GOAL OF THE EXERCISE: Among the records below, find the line that has "this position requires"; from there, give the lines again exactly, and stop after the line that has "The growing proletarianization".

—————

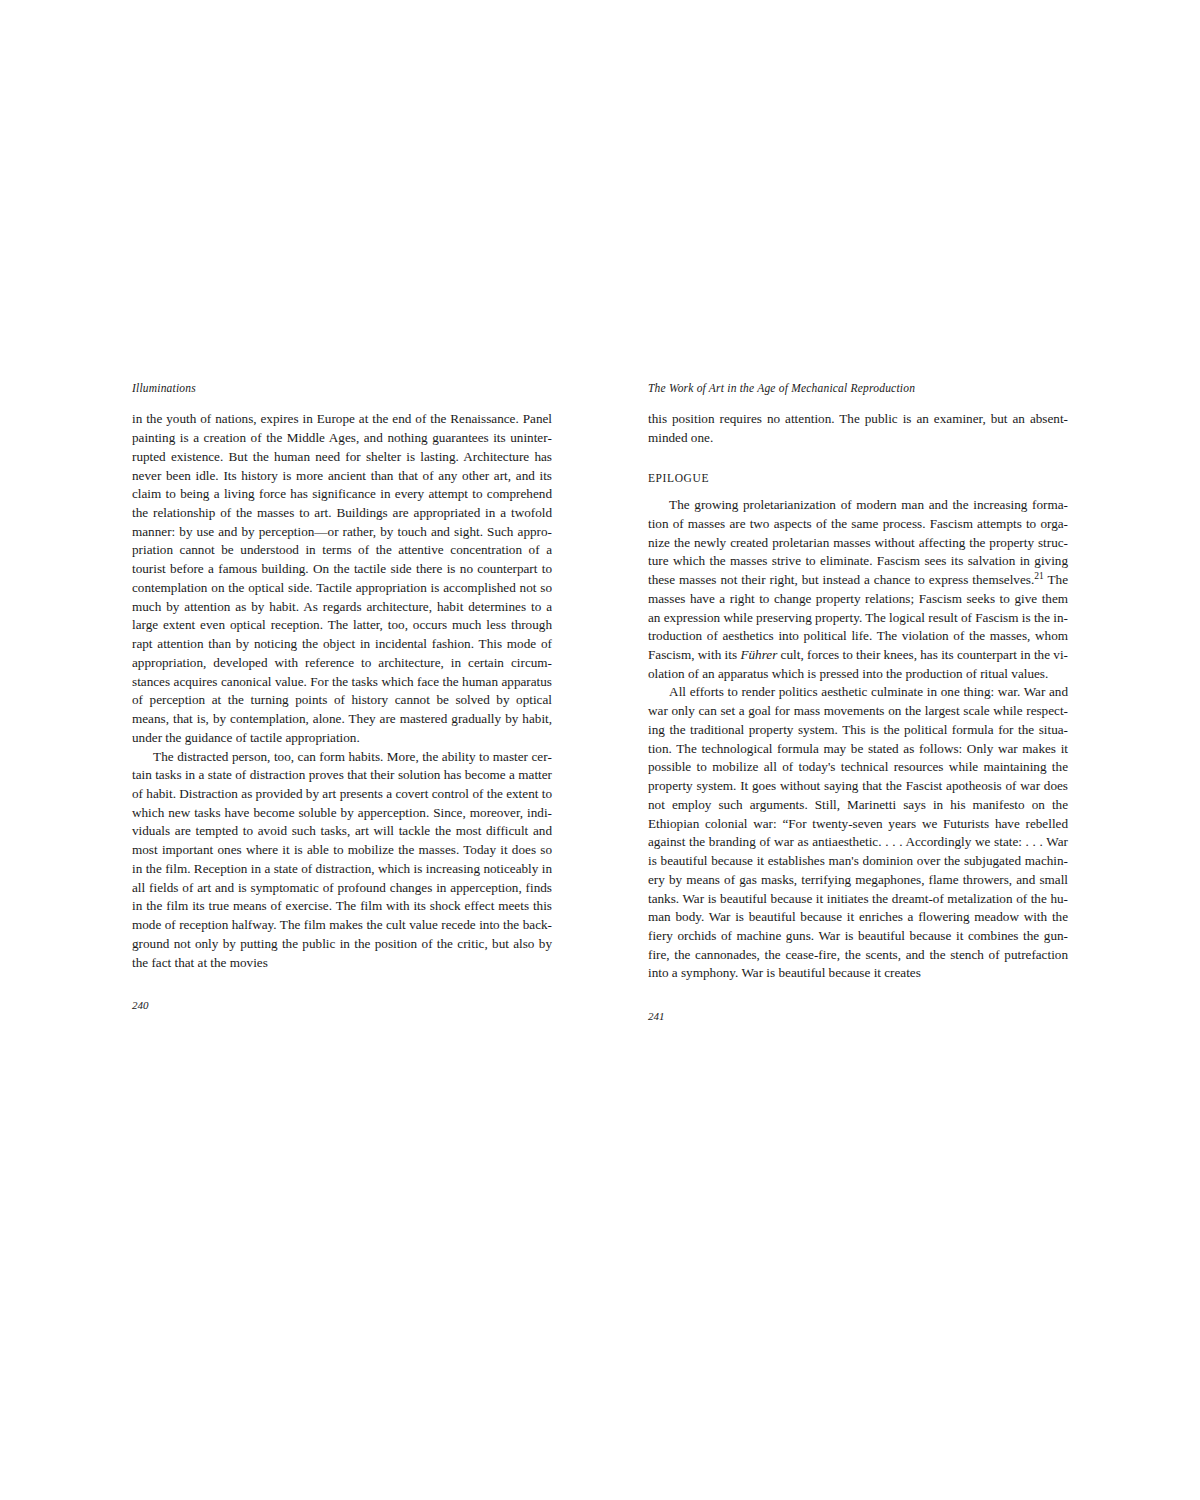Illuminations
in the youth of nations, expires in Europe at the end of the Renaissance. Panel painting is a creation of the Middle Ages, and nothing guarantees its uninterrupted existence. But the human need for shelter is lasting. Architecture has never been idle. Its history is more ancient than that of any other art, and its claim to being a living force has significance in every attempt to comprehend the relationship of the masses to art. Buildings are appropriated in a twofold manner: by use and by perception—or rather, by touch and sight. Such appropriation cannot be understood in terms of the attentive concentration of a tourist before a famous building. On the tactile side there is no counterpart to contemplation on the optical side. Tactile appropriation is accomplished not so much by attention as by habit. As regards architecture, habit determines to a large extent even optical reception. The latter, too, occurs much less through rapt attention than by noticing the object in incidental fashion. This mode of appropriation, developed with reference to architecture, in certain circumstances acquires canonical value. For the tasks which face the human apparatus of perception at the turning points of history cannot be solved by optical means, that is, by contemplation, alone. They are mastered gradually by habit, under the guidance of tactile appropriation.
The distracted person, too, can form habits. More, the ability to master certain tasks in a state of distraction proves that their solution has become a matter of habit. Distraction as provided by art presents a covert control of the extent to which new tasks have become soluble by apperception. Since, moreover, individuals are tempted to avoid such tasks, art will tackle the most difficult and most important ones where it is able to mobilize the masses. Today it does so in the film. Reception in a state of distraction, which is increasing noticeably in all fields of art and is symptomatic of profound changes in apperception, finds in the film its true means of exercise. The film with its shock effect meets this mode of reception halfway. The film makes the cult value recede into the background not only by putting the public in the position of the critic, but also by the fact that at the movies
240
The Work of Art in the Age of Mechanical Reproduction
this position requires no attention. The public is an examiner, but an absent-minded one.
EPILOGUE
The growing proletarianization of modern man and the increasing formation of masses are two aspects of the same process. Fascism attempts to organize the newly created proletarian masses without affecting the property structure which the masses strive to eliminate. Fascism sees its salvation in giving these masses not their right, but instead a chance to express themselves.21 The masses have a right to change property relations; Fascism seeks to give them an expression while preserving property. The logical result of Fascism is the introduction of aesthetics into political life. The violation of the masses, whom Fascism, with its Führer cult, forces to their knees, has its counterpart in the violation of an apparatus which is pressed into the production of ritual values.
All efforts to render politics aesthetic culminate in one thing: war. War and war only can set a goal for mass movements on the largest scale while respecting the traditional property system. This is the political formula for the situation. The technological formula may be stated as follows: Only war makes it possible to mobilize all of today's technical resources while maintaining the property system. It goes without saying that the Fascist apotheosis of war does not employ such arguments. Still, Marinetti says in his manifesto on the Ethiopian colonial war: “For twenty-seven years we Futurists have rebelled against the branding of war as antiaesthetic. . . . Accordingly we state: . . . War is beautiful because it establishes man's dominion over the subjugated machinery by means of gas masks, terrifying megaphones, flame throwers, and small tanks. War is beautiful because it initiates the dreamt-of metalization of the human body. War is beautiful because it enriches a flowering meadow with the fiery orchids of machine guns. War is beautiful because it combines the gunfire, the cannonades, the cease-fire, the scents, and the stench of putrefaction into a symphony. War is beautiful because it creates
241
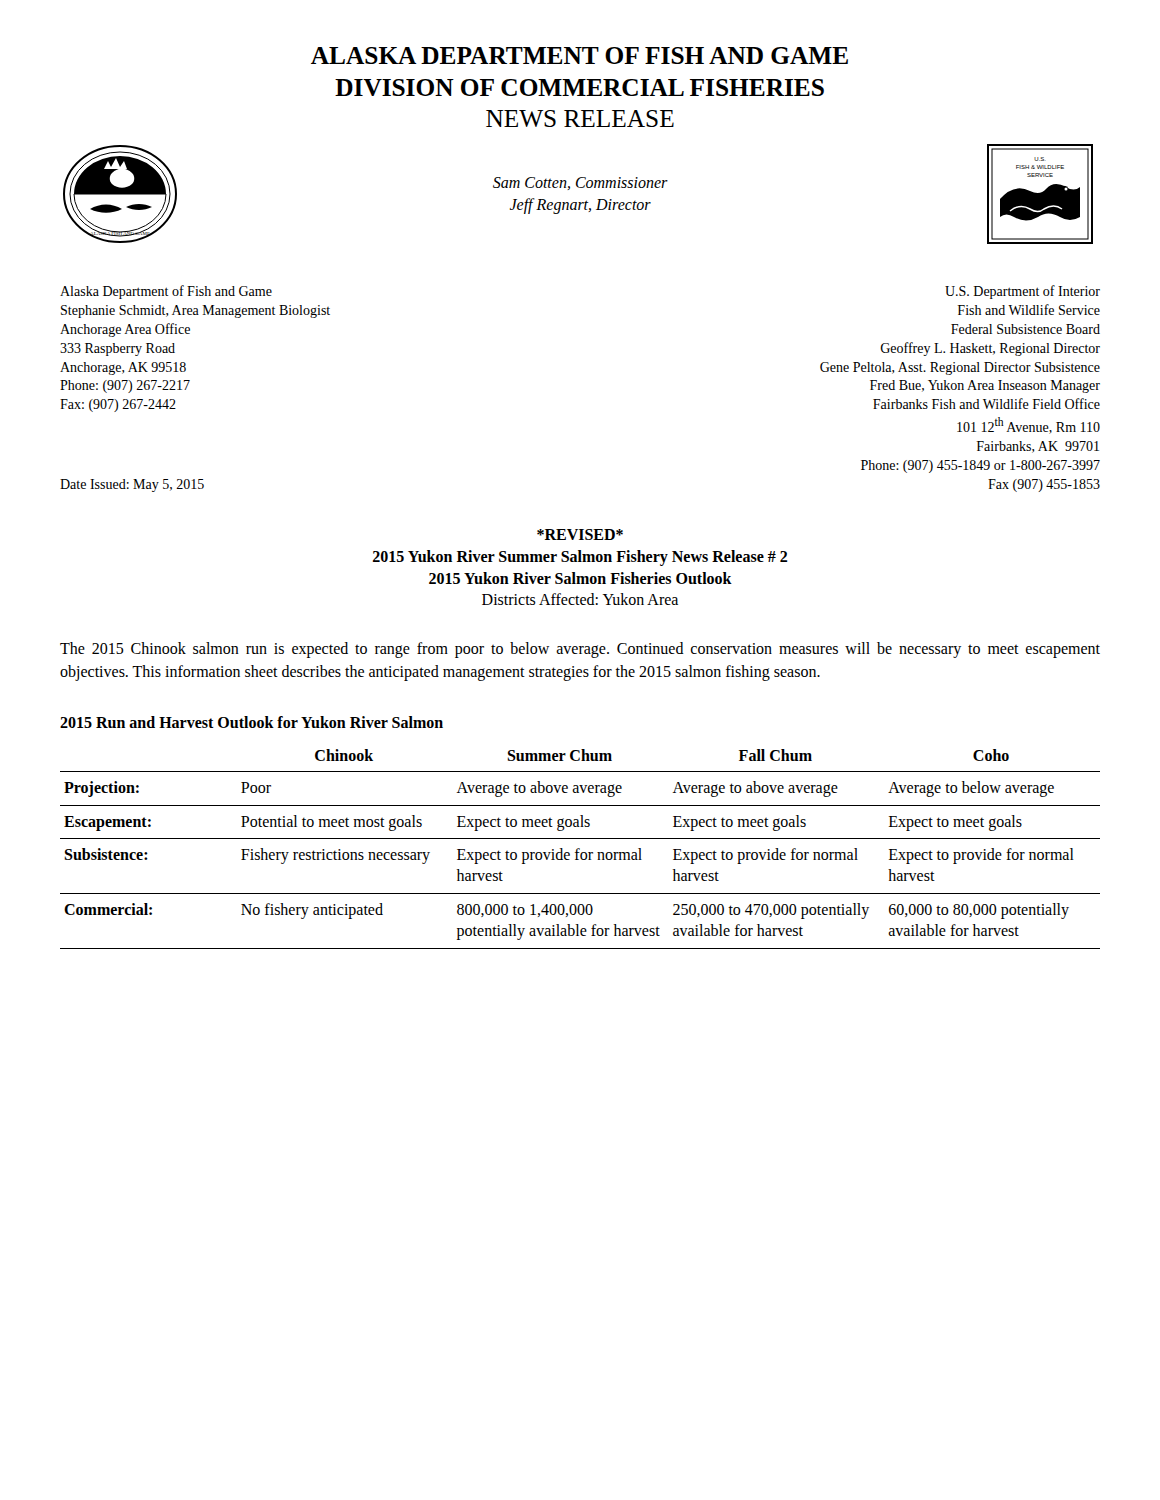ALASKA DEPARTMENT OF FISH AND GAME
DIVISION OF COMMERCIAL FISHERIES
NEWS RELEASE
ALASKA FISH AND GAME
Sam Cotten, Commissioner
Jeff Regnart, Director
U.S. FISH & WILDLIFE SERVICE
Alaska Department of Fish and Game
Stephanie Schmidt, Area Management Biologist
Anchorage Area Office
333 Raspberry Road
Anchorage, AK 99518
Phone: (907) 267-2217
Fax: (907) 267-2442
U.S. Department of Interior
Fish and Wildlife Service
Federal Subsistence Board
Geoffrey L. Haskett, Regional Director
Gene Peltola, Asst. Regional Director Subsistence
Fred Bue, Yukon Area Inseason Manager
Fairbanks Fish and Wildlife Field Office
101 12th Avenue, Rm 110
Fairbanks, AK 99701
Phone: (907) 455-1849 or 1-800-267-3997
Date Issued: May 5, 2015
Fax (907) 455-1853
*REVISED*
2015 Yukon River Summer Salmon Fishery News Release # 2
2015 Yukon River Salmon Fisheries Outlook
Districts Affected: Yukon Area
The 2015 Chinook salmon run is expected to range from poor to below average. Continued conservation measures will be necessary to meet escapement objectives. This information sheet describes the anticipated management strategies for the 2015 salmon fishing season.
2015 Run and Harvest Outlook for Yukon River Salmon
| | Chinook | Summer Chum | Fall Chum | Coho |
| --- | --- | --- | --- | --- |
| Projection: | Poor | Average to above average | Average to above average | Average to below average |
| Escapement: | Potential to meet most goals | Expect to meet goals | Expect to meet goals | Expect to meet goals |
| Subsistence: | Fishery restrictions necessary | Expect to provide for normal harvest | Expect to provide for normal harvest | Expect to provide for normal harvest |
| Commercial: | No fishery anticipated | 800,000 to 1,400,000 potentially available for harvest | 250,000 to 470,000 potentially available for harvest | 60,000 to 80,000 potentially available for harvest |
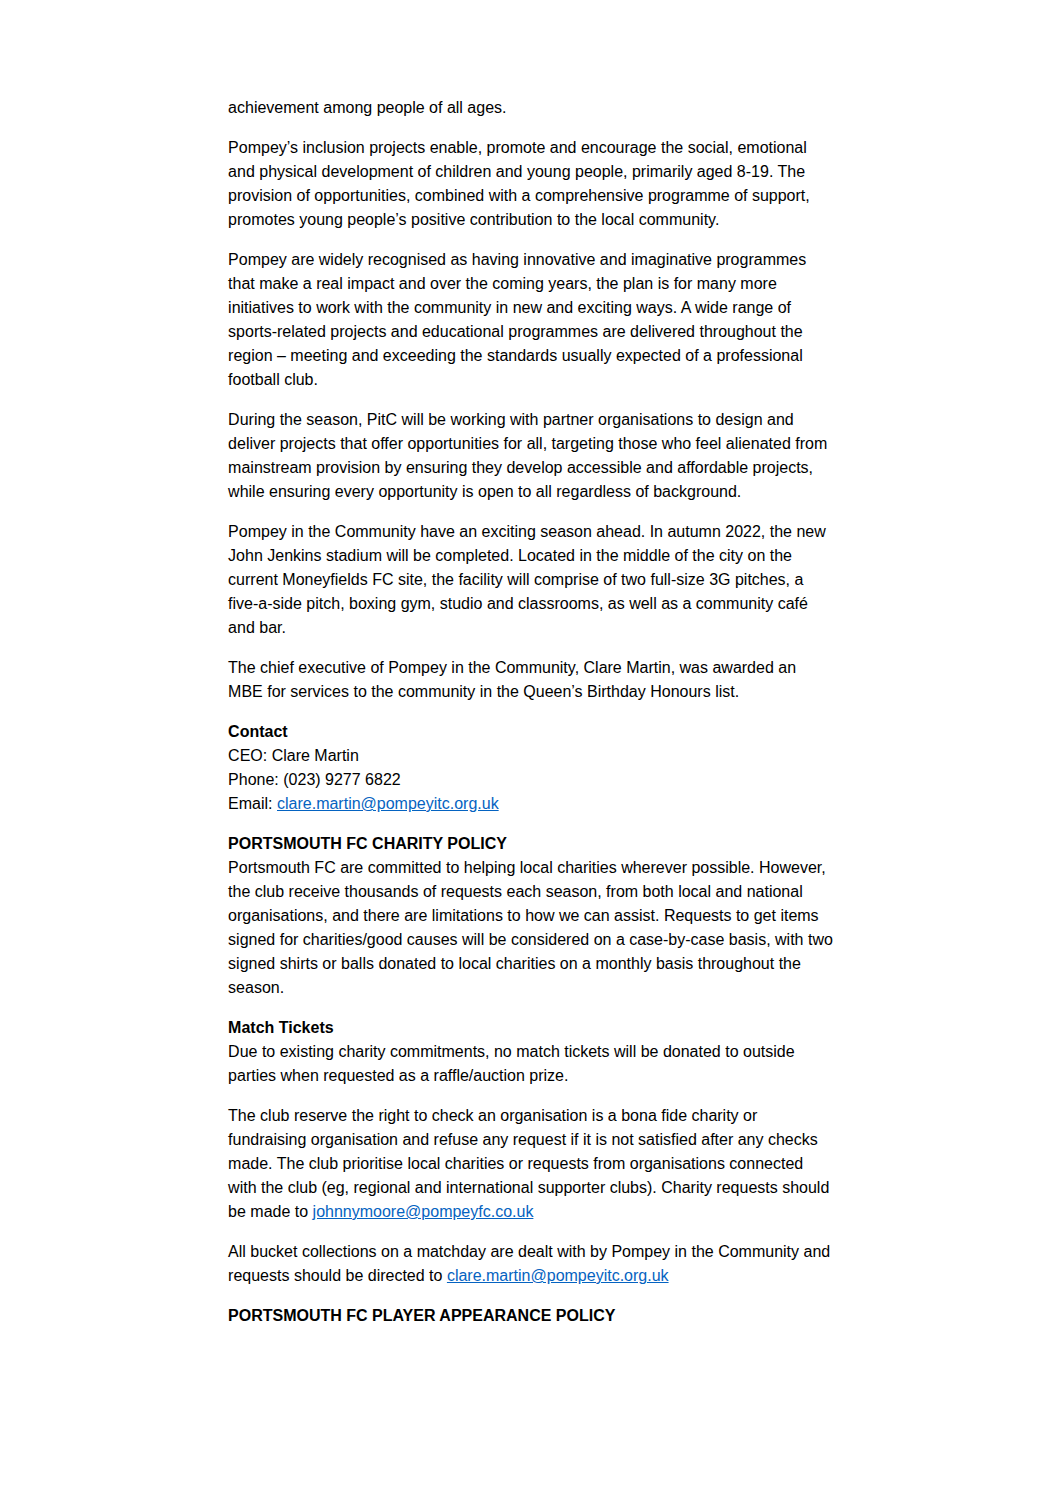achievement among people of all ages.
Pompey’s inclusion projects enable, promote and encourage the social, emotional and physical development of children and young people, primarily aged 8-19. The provision of opportunities, combined with a comprehensive programme of support, promotes young people’s positive contribution to the local community.
Pompey are widely recognised as having innovative and imaginative programmes that make a real impact and over the coming years, the plan is for many more initiatives to work with the community in new and exciting ways. A wide range of sports-related projects and educational programmes are delivered throughout the region – meeting and exceeding the standards usually expected of a professional football club.
During the season, PitC will be working with partner organisations to design and deliver projects that offer opportunities for all, targeting those who feel alienated from mainstream provision by ensuring they develop accessible and affordable projects, while ensuring every opportunity is open to all regardless of background.
Pompey in the Community have an exciting season ahead. In autumn 2022, the new John Jenkins stadium will be completed. Located in the middle of the city on the current Moneyfields FC site, the facility will comprise of two full-size 3G pitches, a five-a-side pitch, boxing gym, studio and classrooms, as well as a community café and bar.
The chief executive of Pompey in the Community, Clare Martin, was awarded an MBE for services to the community in the Queen’s Birthday Honours list.
Contact
CEO: Clare Martin
Phone: (023) 9277 6822
Email: clare.martin@pompeyitc.org.uk
PORTSMOUTH FC CHARITY POLICY
Portsmouth FC are committed to helping local charities wherever possible. However, the club receive thousands of requests each season, from both local and national organisations, and there are limitations to how we can assist. Requests to get items signed for charities/good causes will be considered on a case-by-case basis, with two signed shirts or balls donated to local charities on a monthly basis throughout the season.
Match Tickets
Due to existing charity commitments, no match tickets will be donated to outside parties when requested as a raffle/auction prize.
The club reserve the right to check an organisation is a bona fide charity or fundraising organisation and refuse any request if it is not satisfied after any checks made. The club prioritise local charities or requests from organisations connected with the club (eg, regional and international supporter clubs). Charity requests should be made to johnnymoore@pompeyfc.co.uk
All bucket collections on a matchday are dealt with by Pompey in the Community and requests should be directed to clare.martin@pompeyitc.org.uk
PORTSMOUTH FC PLAYER APPEARANCE POLICY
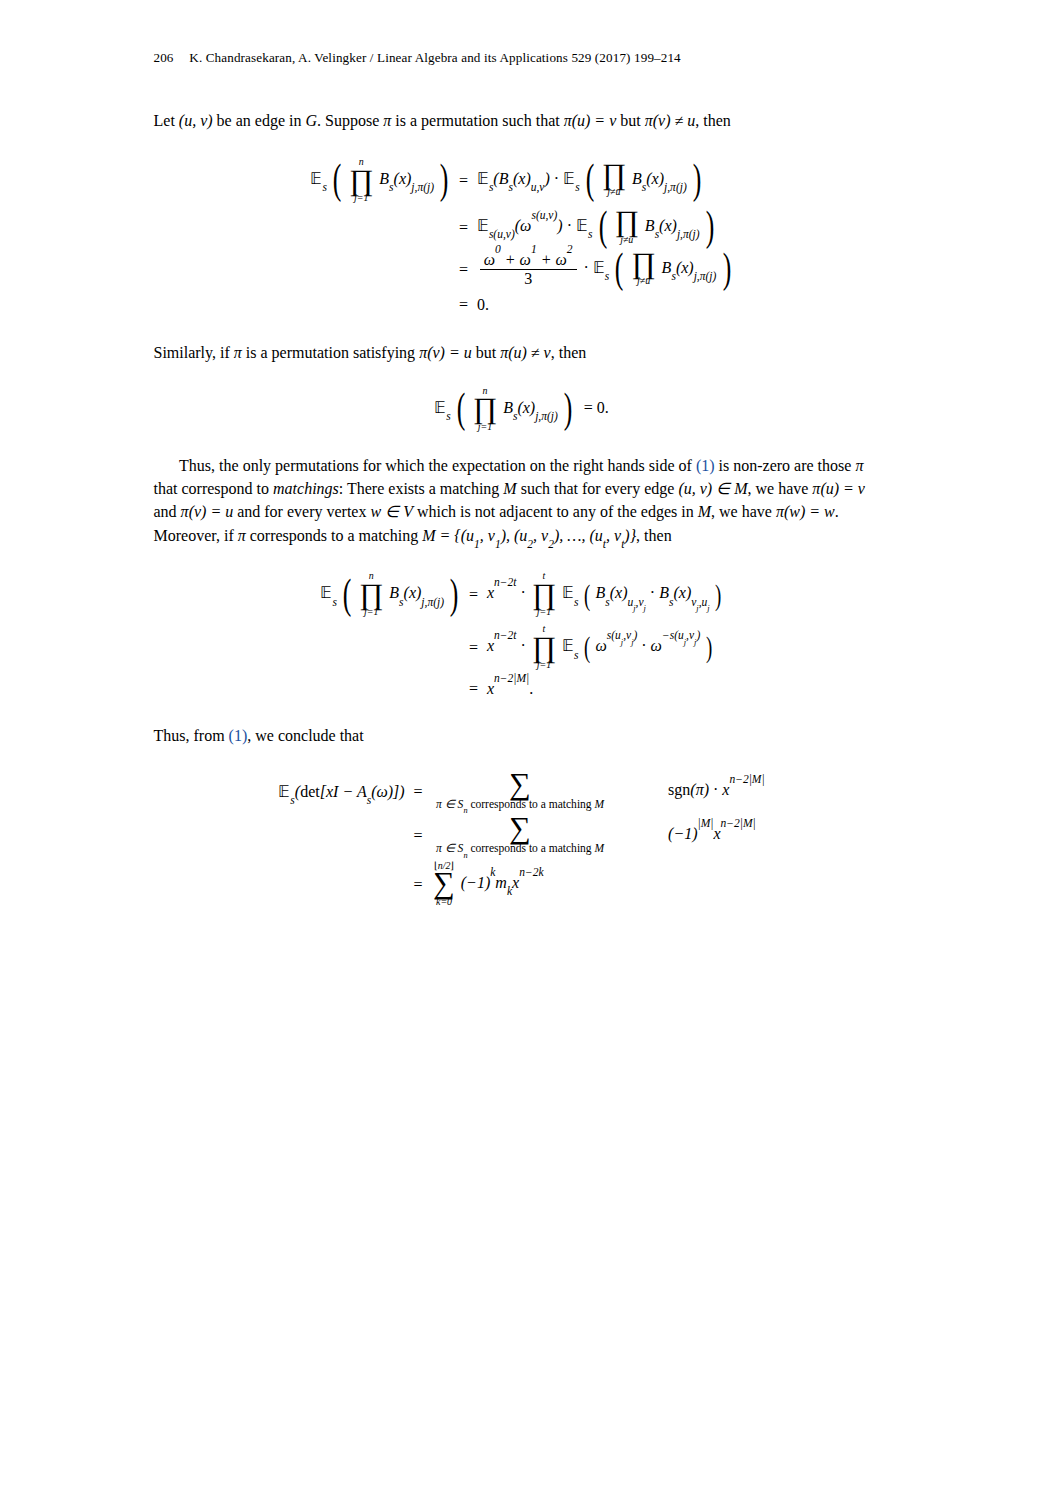206 K. Chandrasekaran, A. Velingker / Linear Algebra and its Applications 529 (2017) 199–214
Let (u, v) be an edge in G. Suppose π is a permutation such that π(u) = v but π(v) ≠ u, then
| 𝔼 s ( n ∏ j=1 B s (x) j,π(j) ) | = | 𝔼 s (B s (x) u,v ) · 𝔼 s ( ∏ j≠u B s (x) j,π(j) ) |
| | = | 𝔼 s(u,v) (ω s(u,v) ) · 𝔼 s ( ∏ j≠u B s (x) j,π(j) ) |
| | = | ω 0 + ω 1 + ω 2 3 · 𝔼 s ( ∏ j≠u B s (x) j,π(j) ) |
| | = | 0. |
Similarly, if π is a permutation satisfying π(v) = u but π(u) ≠ v, then
𝔼s ( n∏j=1 Bs(x)j,π(j) ) = 0.
Thus, the only permutations for which the expectation on the right hands side of (1) is non-zero are those π that correspond to matchings: There exists a matching M such that for every edge (u, v) ∈ M, we have π(u) = v and π(v) = u and for every vertex w ∈ V which is not adjacent to any of the edges in M, we have π(w) = w. Moreover, if π corresponds to a matching M = {(u1, v1), (u2, v2), …, (ut, vt)}, then
| 𝔼 s ( n ∏ j=1 B s (x) j,π(j) ) | = | x n−2t · t ∏ j=1 𝔼 s ( B s (x) u j ,v j · B s (x) v j ,u j ) |
| | = | x n−2t · t ∏ j=1 𝔼 s ( ω s(u j ,v j ) · ω −s(u j ,v j ) ) |
| | = | x n−2/M/ . |
Thus, from (1), we conclude that
| 𝔼 s ( det [xI − A s (ω)]) | = | ∑ π ∈ S n corresponds to a matching M sgn (π) · x n−2/M/ |
| | = | ∑ π ∈ S n corresponds to a matching M (−1) /M/ x n−2/M/ |
| | = | ⌊ n/2 ⌋ ∑ k=0 (−1) k m k x n−2k |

—————

EXERCISE ANSWER:
this position requires no attention. The public is an examiner, but an absent-minded one.
EPILOGUE
The growing proletarianization of modern man and the increasing formation of masses are two aspects of the same process. Fascism attempts to organize the newly created proletarian masses without affecting the property structure which the masses strive to eliminate. Fascism sees its salvation in giving these masses not their right, but instead a chance to express themselves.21 The masses have a right to change property relations; Fascism seeks to give them an expression while preserving property. The logical result of Fascism is the introduction of aesthetics into political life. The violation of the masses, whom Fascism, with its Führer cult, forces to their knees, has its counterpart in the violation of an apparatus which is pressed into the production of ritual values.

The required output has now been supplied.